[EXERCISE DESCRIPTION]
Would you repeat the listing exactly, without any of its images?

[DATA PROVIDED]
===
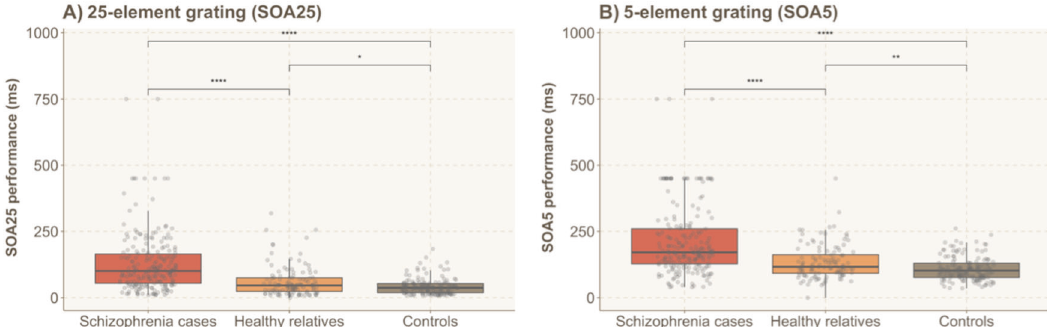
Fig. 2 Threshold SOAs for the 25 and 5 elements grating (SOA 25 and SOA 5, respectively). Patients had longer SOAs compared to their relatives and controls for both the task A with the 25 and B with 5 gratings. Performance of relatives lies between the one of controls and patients. Asterisks indicate statistically signi fi cant differences: * P < 0.05 , ** P ≤ 0.01, ***P ≤ 0.001 , **** P ≤ 0.0001, n.s. not signi fi cant.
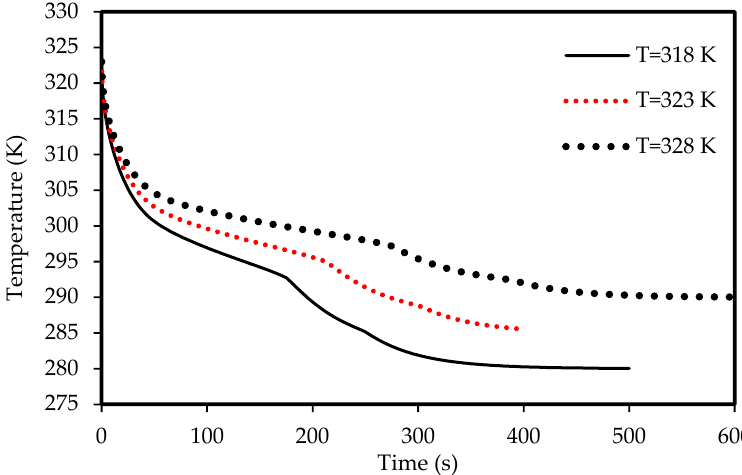
Figure 24. Variation of the temperatures for the solidification process in the horizontal corrugated channel for different airflow temperatures.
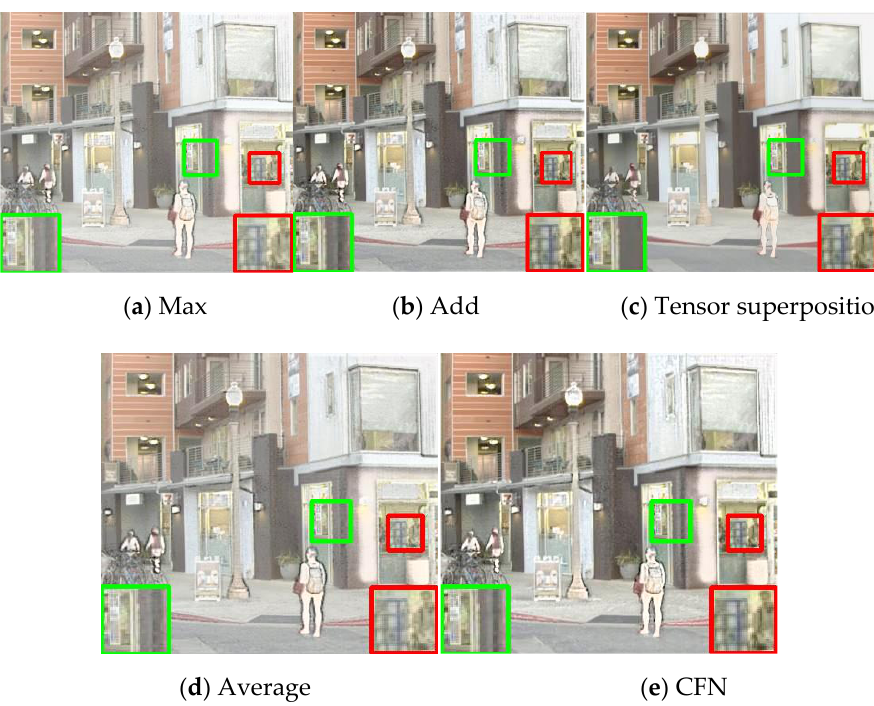
Figure 9. Experimental results of different fusion modules, ( a ) Max, ( b ) Add; ( c ) Tensor superposition; ( d ) Average; ( e ) CFN.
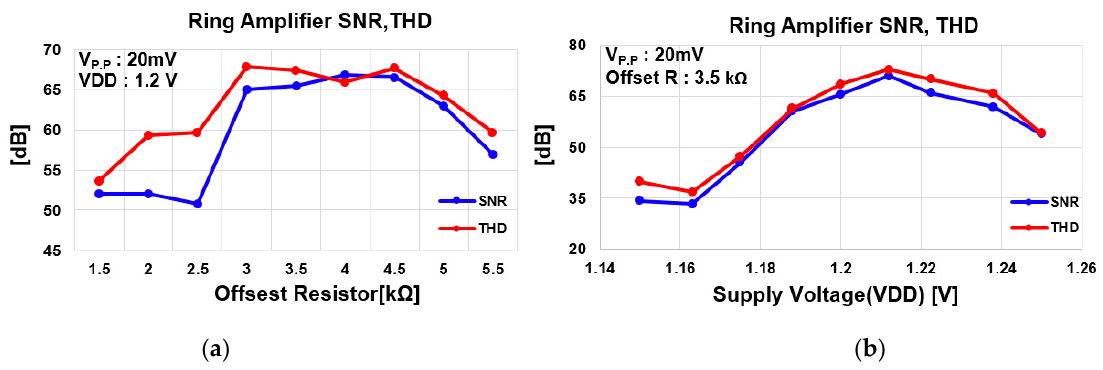
Figure 8. The SNR and THD of ring amplifier versus ( a ) the offset resistor and ( b ) the supply voltage.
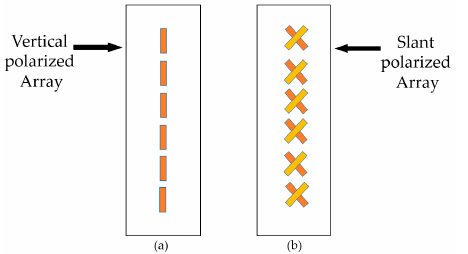
Figure 1. ( a ) Vertical polarized dipole array. ( b ) Slant polarized dipole array.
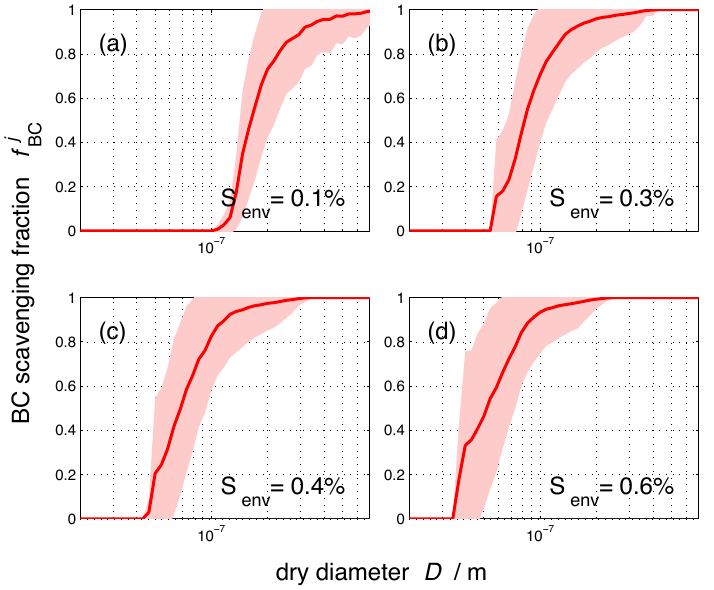
Figure 5. The size-resolved nucleation-scavenged BC mass fraction, f j D , at four selected supersaturation values: 0.1%, 0.3%, 0.4%, and 0.6%. The solid line represents the average over the 384 populations, and the color shading indicates one standard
===
[THE COMPLETED TASK]
Fig. 2 Threshold SOAs for the 25 and 5 elements grating (SOA 25 and SOA 5, respectively). Patients had longer SOAs compared to their relatives and controls for both the task A with the 25 and B with 5 gratings. Performance of relatives lies between the one of controls and patients. Asterisks indicate statistically signi fi cant differences: * P < 0.05 , ** P ≤ 0.01, ***P ≤ 0.001 , **** P ≤ 0.0001, n.s. not signi fi cant.
Figure 24. Variation of the temperatures for the solidification process in the horizontal corrugated channel for different airflow temperatures.
Figure 9. Experimental results of different fusion modules, ( a ) Max, ( b ) Add; ( c ) Tensor superposition; ( d ) Average; ( e ) CFN.
Figure 8. The SNR and THD of ring amplifier versus ( a ) the offset resistor and ( b ) the supply voltage.
Figure 1. ( a ) Vertical polarized dipole array. ( b ) Slant polarized dipole array.
Figure 5. The size-resolved nucleation-scavenged BC mass fraction, f j D , at four selected supersaturation values: 0.1%, 0.3%, 0.4%, and 0.6%. The solid line represents the average over the 384 populations, and the color shading indicates one standard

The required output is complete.